# Johnny Dronehunter



## BurtonAvenger (Aug 14, 2007)

Well that was amazing!


----------



## neni (Dec 24, 2012)

Had similar thoughts last time I saw one, obnoxiously humming n squeeking above our BBQ :thumbsup: tho, it kept the kids - gang of little rascals - away, all fascinated by it, gathered around the owner


----------



## f00bar (Mar 6, 2014)

neni said:


> Had similar thoughts last time I saw one, obnoxiously humming n squeeking above our BBQ :thumbsup: tho, it kept the kids - gang of little rascals - away, all fascinated by it, gathered around the owner


You should shoot a video of you all throwing your SIGs at one (because you have no ammo for it)

Just joking of course, I know you all have plenty of other guns to go around and seemingly know how to not shoot each other with them.


----------



## neni (Dec 24, 2012)

f00bar said:


> You should shoot a video of you all throwing your SIGs at one (because you have no ammo for it)


3rd drawer of the wardrobe, IIRC 



f00bar said:


> Just joking of course, I know you all have plenty of other guns to go around and seemingly know how to not shoot each other with them.


8Mio inhabitants, 600'000 guns registered, 3.4Mio estimated.
Suizide is the bigger issue than rampage...


----------



## CassMT (Mar 14, 2013)

awesome

if it gets bad for drones on the hill i'm not kidding, i will be packing one of these for some fun on the chairlift










also, there may be some less barbaric solutions. my brother was just visiting who happens to be a prof of computer science and robotics. we were discussing some cyber possibilities such as jamming the control signal, or better yet, hijacking control via iphone...i have not doubt that as drones become more popular the potentiall market for drone destruction/thwarting will boom as well


----------



## Donutz (May 12, 2010)

CassMT said:


> if it gets bad for drones on the hill i'm not kidding, i will be packing one of these for some fun on the chairlift


Never underestimate the power of a well-placed snowball.


----------



## BurtonAvenger (Aug 14, 2007)

My app programmer and I were talking about making a bluetooth enabled kill switch.
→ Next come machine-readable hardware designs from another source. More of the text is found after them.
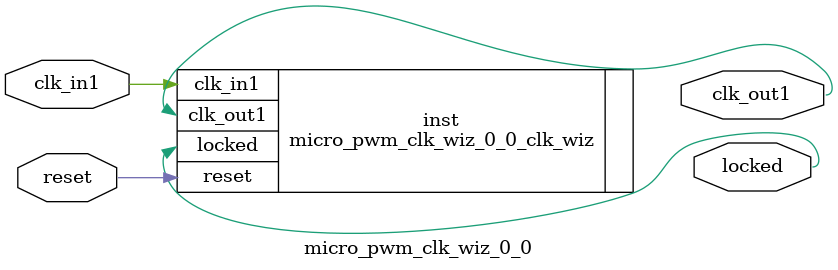
<source format=v>


`timescale 1ps/1ps

(* CORE_GENERATION_INFO = "micro_pwm_clk_wiz_0_0,clk_wiz_v6_0_10_0_0,{component_name=micro_pwm_clk_wiz_0_0,use_phase_alignment=true,use_min_o_jitter=false,use_max_i_jitter=false,use_dyn_phase_shift=false,use_inclk_switchover=false,use_dyn_reconfig=false,enable_axi=0,feedback_source=FDBK_AUTO,PRIMITIVE=MMCM,num_out_clk=1,clkin1_period=10.000,clkin2_period=10.000,use_power_down=false,use_reset=true,use_locked=true,use_inclk_stopped=false,feedback_type=SINGLE,CLOCK_MGR_TYPE=NA,manual_override=false}" *)

module micro_pwm_clk_wiz_0_0 
 (
  // Clock out ports
  output        clk_out1,
  // Status and control signals
  input         reset,
  output        locked,
 // Clock in ports
  input         clk_in1
 );

  micro_pwm_clk_wiz_0_0_clk_wiz inst
  (
  // Clock out ports  
  .clk_out1(clk_out1),
  // Status and control signals               
  .reset(reset), 
  .locked(locked),
 // Clock in ports
  .clk_in1(clk_in1)
  );

endmodule

</source>
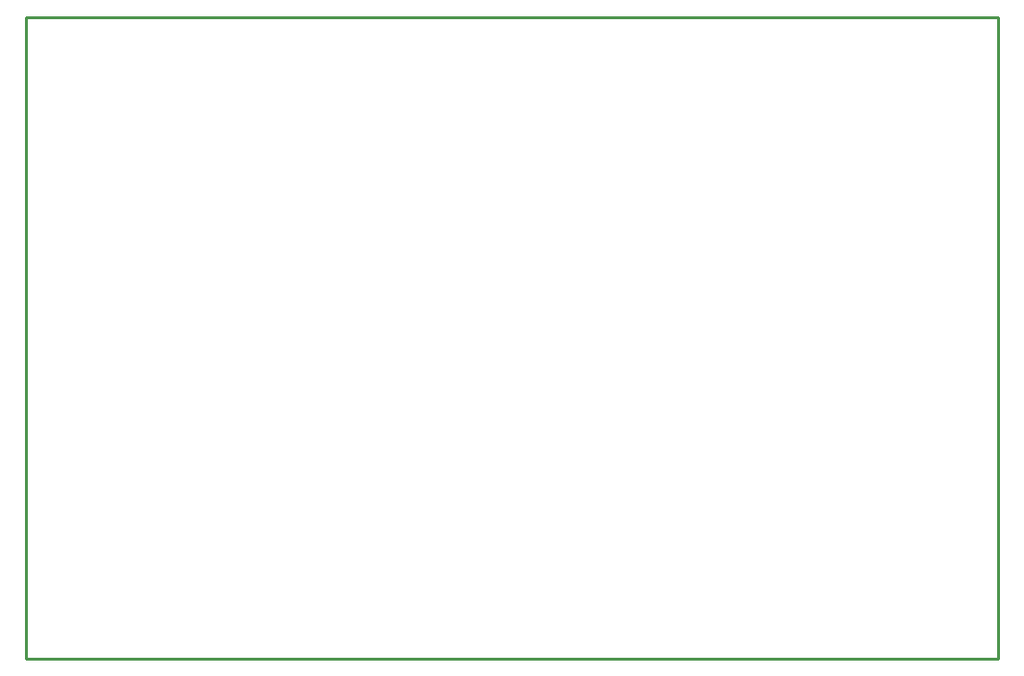
<source format=gbr>
G04 EAGLE Gerber RS-274X export*
G75*
%MOMM*%
%FSLAX34Y34*%
%LPD*%
%IN*%
%IPPOS*%
%AMOC8*
5,1,8,0,0,1.08239X$1,22.5*%
G01*
%ADD10C,0.254000*%


D10*
X-857250Y-533400D02*
X-200Y-533400D01*
X0Y31750D01*
X-857250Y31750D01*
X-857250Y-533400D01*
M02*

</source>
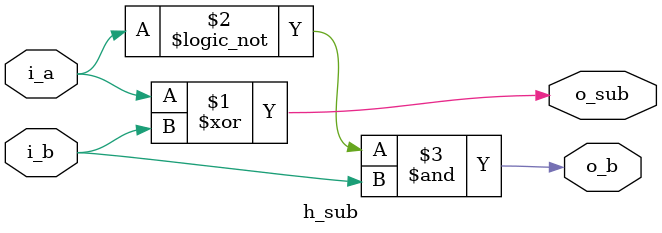
<source format=v>
`timescale 1ns / 1ps
module h_sub(
i_a,
i_b,
o_sub,
o_b
);


input i_a, i_b;

output o_sub, o_b;


assign o_sub = i_a ^ i_b;

assign o_b = !i_a & i_b;

endmodule

</source>
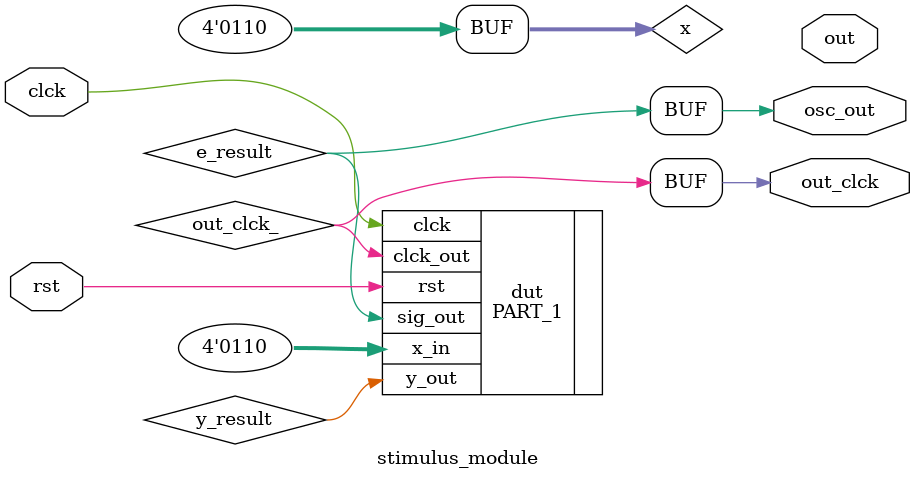
<source format=v>
module stimulus_module(
    input wire clck,
    input wire rst,
    output reg [13:0] out,   // 7-segment display output
    output signed osc_out, out_clck
);
    wire signed osc_out_, out_clck_;
    
    // Fixed stimulus values
    wire signed [3:0] x = 4'b0110;
    wire signed y_result;     // MSB output
    wire signed e_result;  // Error bits
  
    // Instantiate PART_1 logic with proper connections
    PART_1 dut (
        .clck(clck),
        .rst(rst),
        .x_in(x),
        .y_out(y_result),      // Connect to proper output
        .sig_out(e_result),      // Error output
		  .clck_out(out_clck_)
    );
    
    
    assign osc_out = e_result;
    assign out_clck = out_clck_;
    
    // Here you might want to add logic for the 7-segment display
    // Currently 'out' is declared but never assigned
    
endmodule

</source>
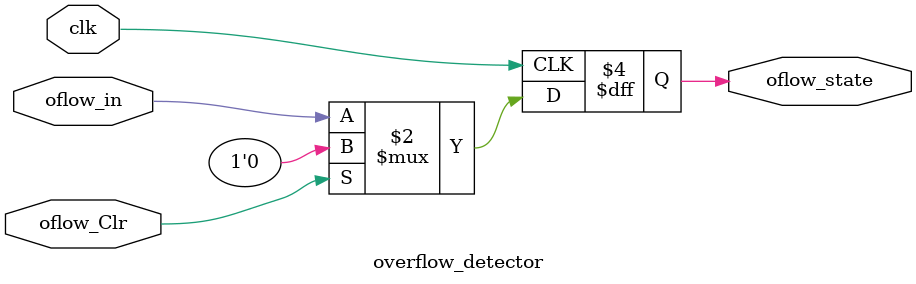
<source format=v>
`timescale 1ns / 1ps
module overflow_detector(
    input clk,
    input oflow_Clr,
	 input oflow_in,
    output reg oflow_state = 1'b0
    );

//initial rst_state = 1'b1;
always @(posedge clk) oflow_state <= (oflow_Clr) ? 1'b0 : oflow_in;


endmodule

</source>
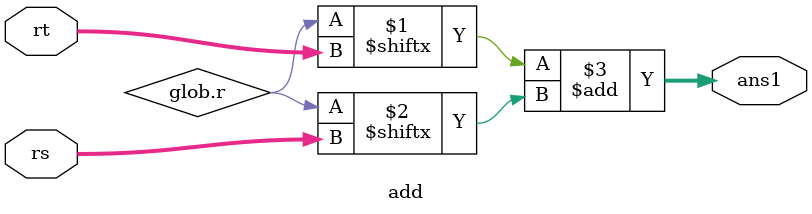
<source format=v>
module add
(
	input [4:0] rt, rs,
	output [31:0] ans1
);

assign ans1 = glob.r[rt] + glob.r[rs];

endmodule
</source>
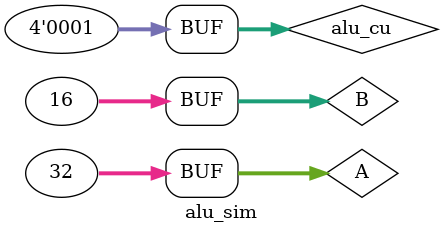
<source format=v>
`timescale 1ns / 1ps


module alu_sim;
    reg [31:0] A;
    reg [31:0] B; 
    reg [3:0] alu_cu;
    wire [31:0] res;
    //wire Z,
   // wire V,
   // wire N
    
    
    ALU uut(
    .A(A),
    .B(B),
    .alu_cu(alu_cu),
    .res(res)
    //.Z(Z),
   // .V(V),
    //.N(N)
    );
    
    initial begin
    A = 8'h00000020;
    B = 8'h00000010;
    alu_cu = 4'b0000;
    end
    
    always begin
    #50; alu_cu = 4'b0001;
    end
    
endmodule

</source>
Mainly so I can be the only one filming with one in the park, but still it would be hilarious to just kill peoples just to watch them crash.


----------



## CassMT (Mar 14, 2013)

nice! it'll happen. the point of my hijacking will be to then see how fast i can run it into the nearest cliffband or tree. 50 points for chopping up the owner's nose, tripping a skier, or running it under the tread of a daytime groomer.

so frikkn funny, just as i'm typing this i see my neighbor is out in his driveway with a drone! oldish guy, peering down his reading glasses at his laptop, looking pissed and perplexed at once, lol...story at 11


----------